Vom Sinn und Unsinn der Sommerzeit


Die Ökobilanz wird immer schlechter

Seit dem letzten Märzwochenende herrscht überall in Europa wieder die Sommerzeit und Millionen Menschen quälen sich am Morgen aus ihren Betten. Bei den meisten ist es dunkel wenn sie aufstehen müssen und ihre innere Uhr ist noch nicht darauf eingestellt, eine Stunde früher den Tag zu beginnen.

Madrid – Die Idee ist bestechend einfach: Wenn die Uhren im Sommer eine Stunde vorgestellt werden, wird weniger Elektrizität gebraucht und Energie gespart.

Die Einführung der Sommerzeit ist übrigens keine Erfindung unserer Tage. Während des Ersten Weltkrieges beschlossen Deutschland und Österreich die Sommerzeit einzuführen und die gesparte Energie für Rüstungszwecke zu verwenden. So wurden in der Nacht vom 30. April zum 1. Mai 1916 in den beiden Staaten die Uhren um eine Stunde vorgestellt. Zahlreiche Länder wie Frankreich, Italien, Belgien, Dänemark und sogar die Türkei folgten dem Beispiel, und einige Wochen später wurde auch in England die Sommerzeit eingeführt.
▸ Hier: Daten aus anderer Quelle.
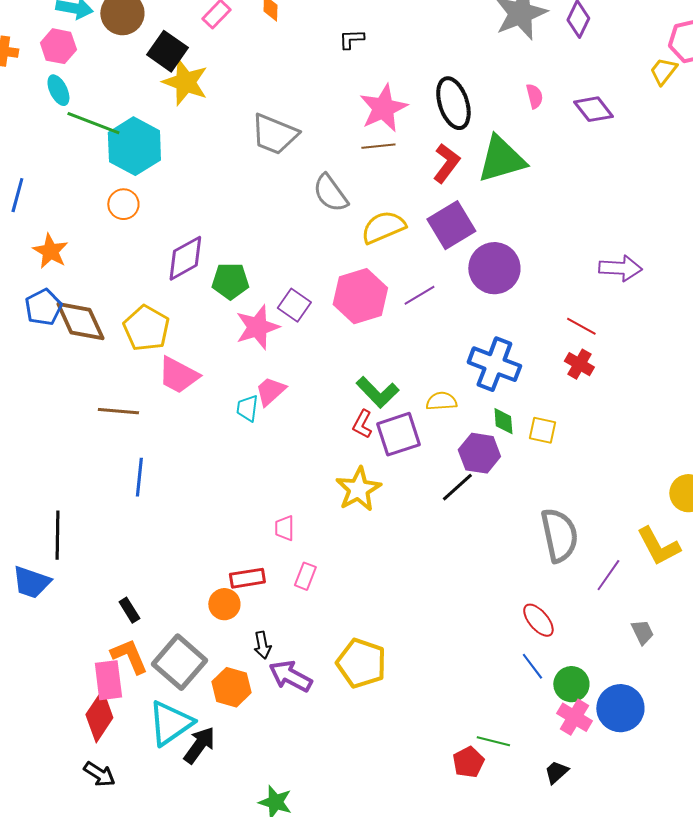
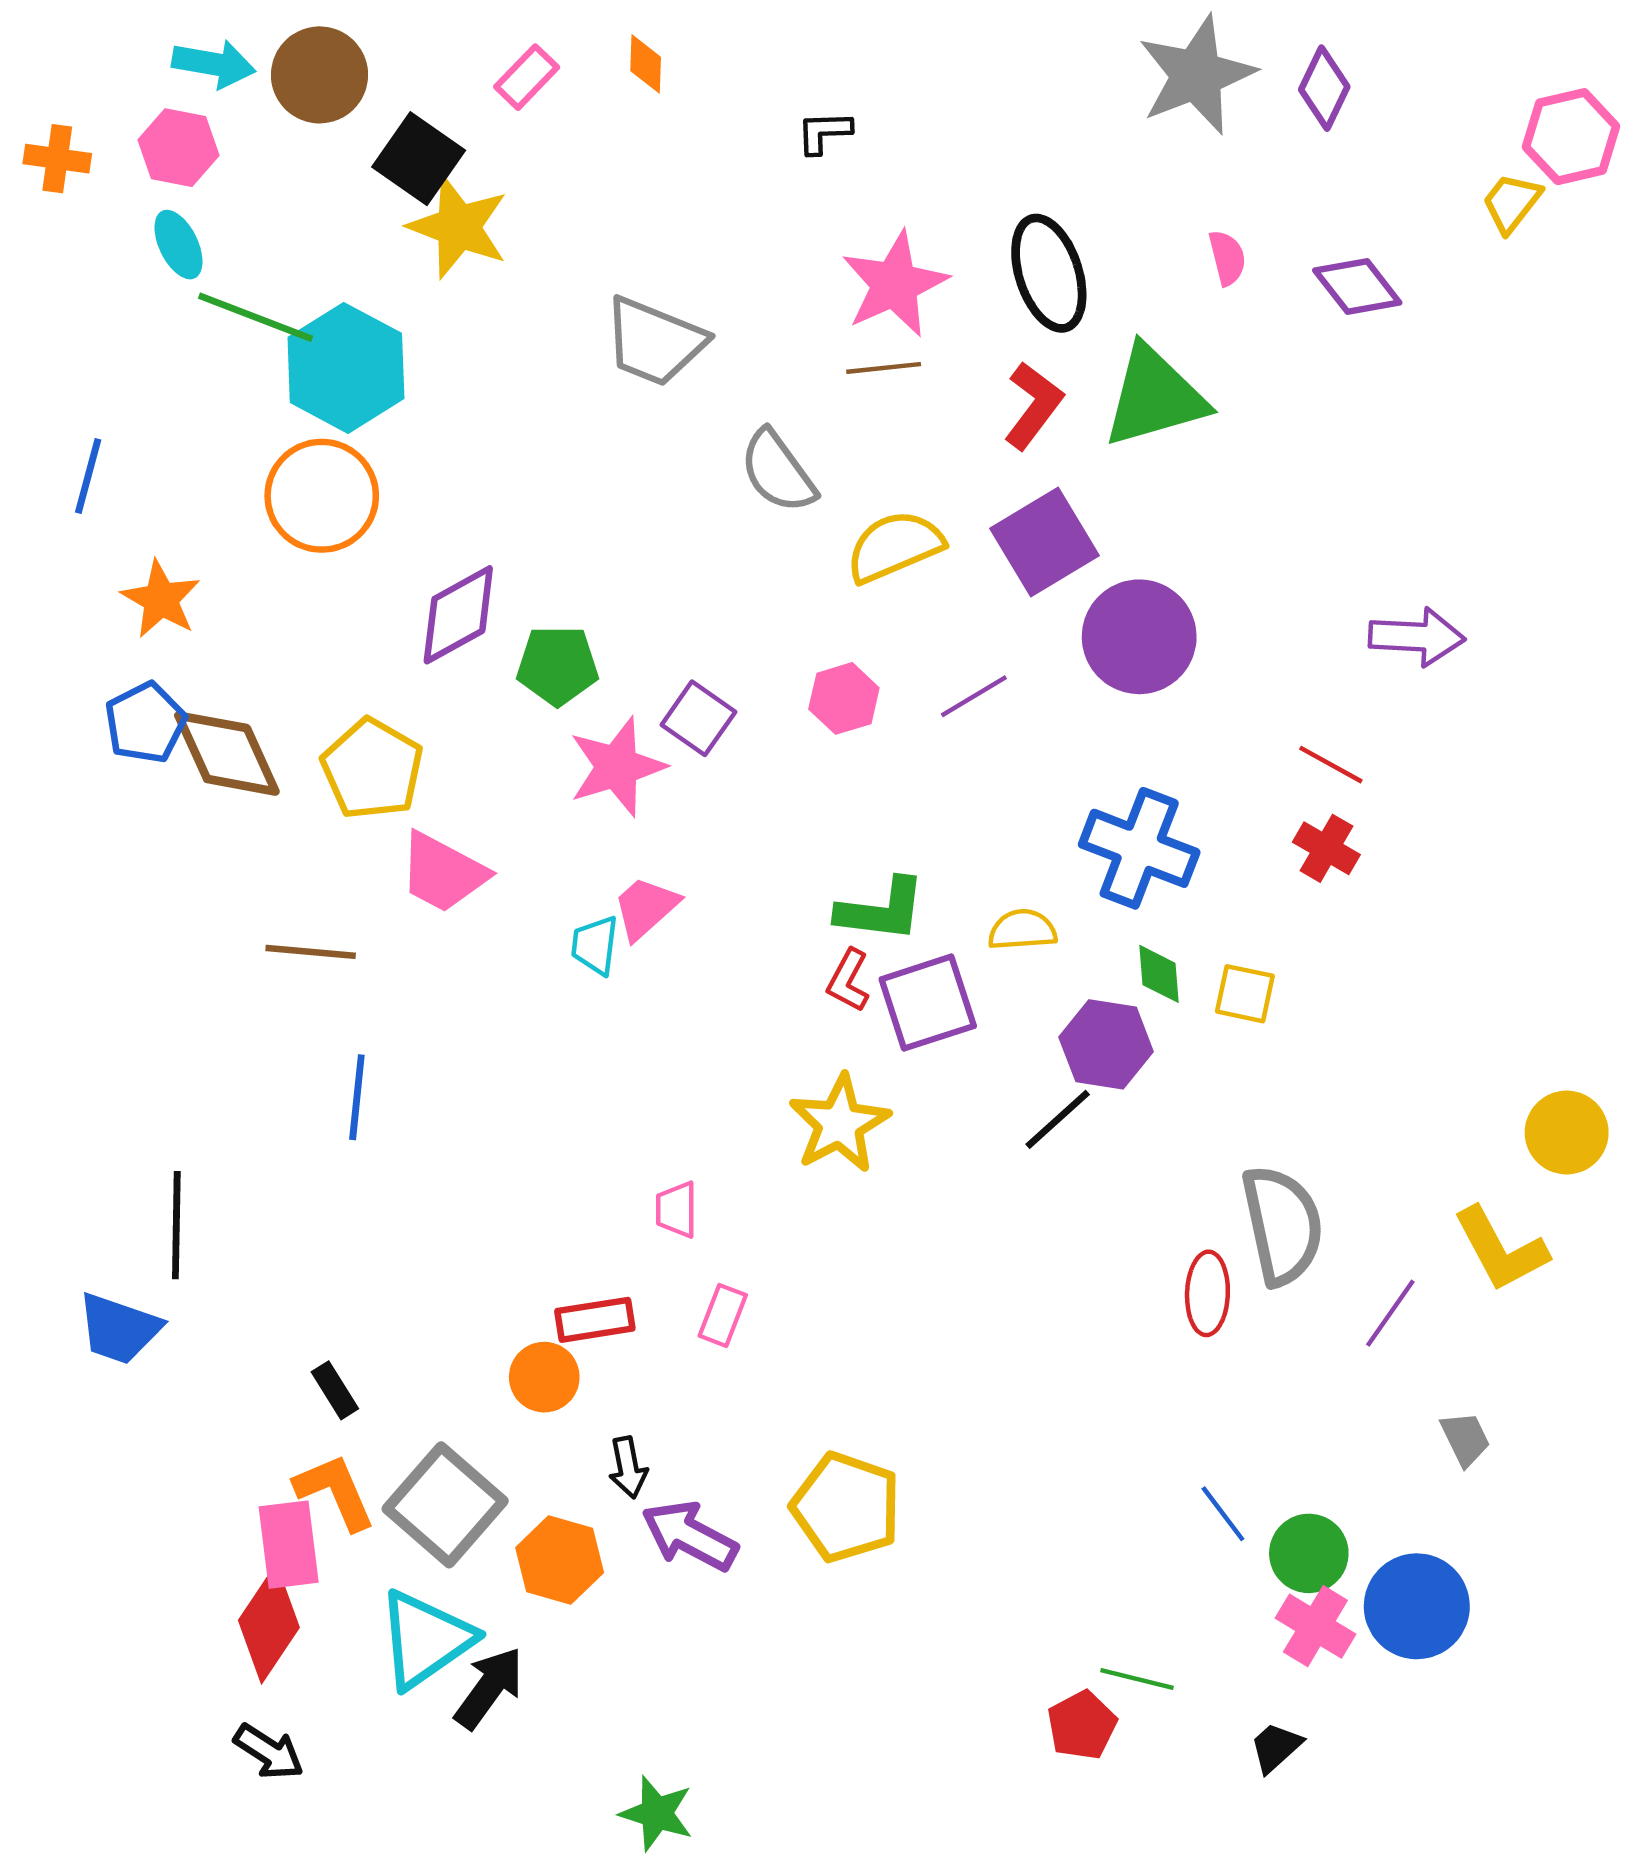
orange circle: (123, 204) -> (322, 496), size x1.6
pink hexagon: (360, 296) -> (844, 698), size x0.6
green L-shape: (377, 392) -> (881, 910), turned -39
red ellipse: (538, 620) -> (1207, 1293), moved, turned 42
Doch die Erwartung von großen Energieeinsparungen erfüllte sich nicht, denn der Stromverbrauch durch elektrisches Licht war damals noch recht bescheiden. Kaum war der erste Weltkrieg beendet, wurde die Sommerzeit abgeschafft und geriet in Vergessenheit. 1940, während des Zweiten Weltkrieges kam die deutsche Regierung wieder auf diese Sparmaßnahme zurück. Bis 1949 wurde wieder alljährlich während der Sommermonate die Uhr um eine Stunde vorgestellt. In der sowjetisch besetzten Zone verstieg man sich 1945 sogar dazu, die Uhr um zwei Stunden vorzurücken und führte sozusagen eine Hochsommerzeit ein.
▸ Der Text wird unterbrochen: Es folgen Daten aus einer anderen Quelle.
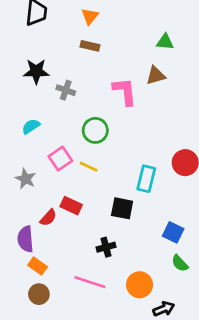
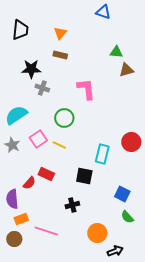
black star: (36, 71) -> (31, 69), moved
brown triangle: (156, 75) -> (126, 70), moved
cyan semicircle: (31, 126) -> (16, 115), size x1.6
gray star: (25, 179) -> (12, 145), moved
orange rectangle: (38, 266) -> (21, 219), turned -56
pink line: (90, 282) -> (46, 231), moved
brown circle: (39, 294) -> (14, 239), moved

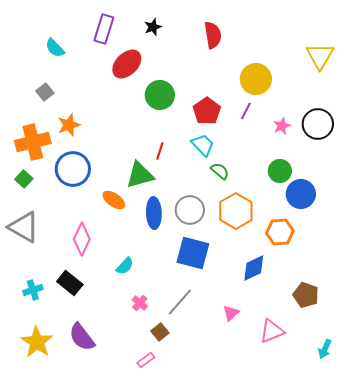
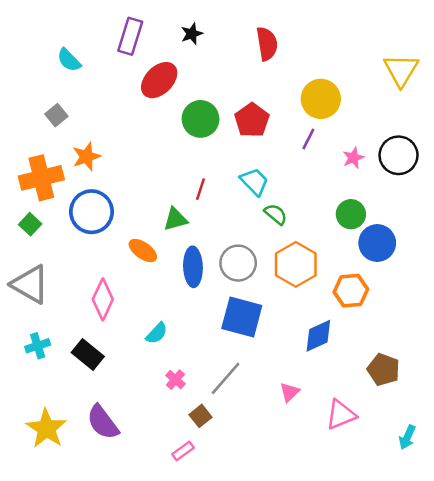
red pentagon: (207, 111) -> (252, 120), moved
green triangle: (140, 175) -> (175, 219), size x0.7
cyan cross: (33, 290) -> (38, 346), moved

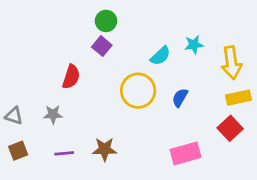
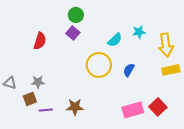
red semicircle: (71, 77) -> (40, 41), moved
red square: (230, 128) -> (158, 107), moved
brown square: (18, 151) -> (30, 99), moved

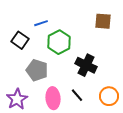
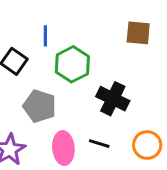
blue line: (41, 23) -> (45, 36), turned -72
black line: (77, 95) -> (99, 144), turned -32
Nachdem die Bundesrepublik Deutschland und die Deutsche Demokratische Republik konstituiert worden waren, wurden die Uhrzeiger für eine Weile nicht gedreht. Erst 1973, zu Beginn der ersten großen Ölkrise beschloss die französische Regierung ein Energiesparprogramm und führte wieder die Sommerzeit ein. Die deutsche Regierung wollte diesem Schritt nicht folgen, damit die Uhren in Westdeutschland nicht anders gingen als im Osten. Erst 1980 führten die beiden deutschen Staaten die Sommerzeit ein mit der Begründung, die europäische Uhrzeit zu harmonisieren.

Zu dieser Zeit ist Europa von einer Einheitszeit jedoch noch weit entfernt. Selbst in der Europäischen Gemeinschaft gehen die Uhren unterschiedlich. In den einzelnen Staaten wird die Uhr zu verschiedenen Terminen vor- und wieder zurückgestellt. 1996 kommt es dann zu einheitlichen Stichtagen. Seither werden die Uhren überall in Europa am letzten Sonntag im März um eine Stunde vorgestellt und am letzten Oktobersonntag tritt wieder die Normalzeit ein, dann wird die Uhr nachts um drei auf zwei Uhr zurückgestellt.
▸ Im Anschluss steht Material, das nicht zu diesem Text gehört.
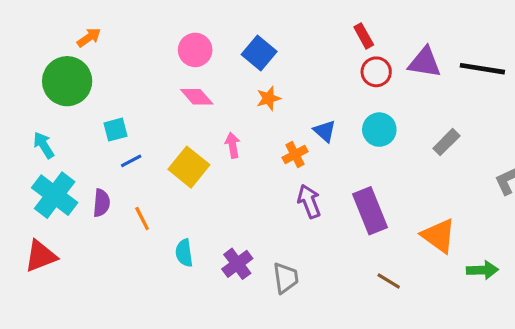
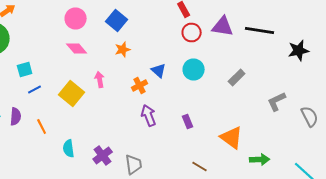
purple rectangle: (370, 211) -> (188, 122), size x0.5

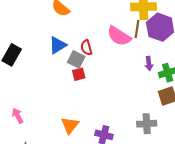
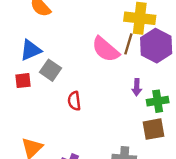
red semicircle: (86, 48) -> (74, 101), moved
red square: (79, 74) -> (23, 81), moved

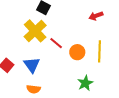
So geht die Sonne von März bis Oktober überall in Europa eine Stunde später unter. Aber sie geht auch eine Stunde später auf. Doch im März und April und auch im September und Oktober ist es morgens dunkel und vor allem recht kühl, so dass schon eine Stunde früher geheizt und beleuchtet werden muss. Umweltschützer sind sogar der Meinung, dass im Sommer mehr elektrischer Strom verbraucht wird als im Winter.

Dank der modernen Sparlampen wird in den Abendstunden immer weniger Energie eingespart. Die neuen Hobbys der Menschen, die Art und Weise wie sie ihre Freizeit verbringen, erhöht eher den Energieverbrauch, ganz zu schweigen von der Benutzung der Autos am längeren Feierabend.

Unter dem Strich sieht die Bilanz mehr als dürftig aus, wenn überhaupt noch von einem Spareffekt die Rede sein kann. Im nächsten Jahr steht das Thema „Sommerzeit“ erneut auf der Tagesordnung der EU, doch allgemein wird bezweifelt, dass mit einer Abschaffung zu rechnen ist, obwohl die Mehrheit der europäischen Bevölkerung die Umstellung der Uhren nicht mehr für sinnvoll hält.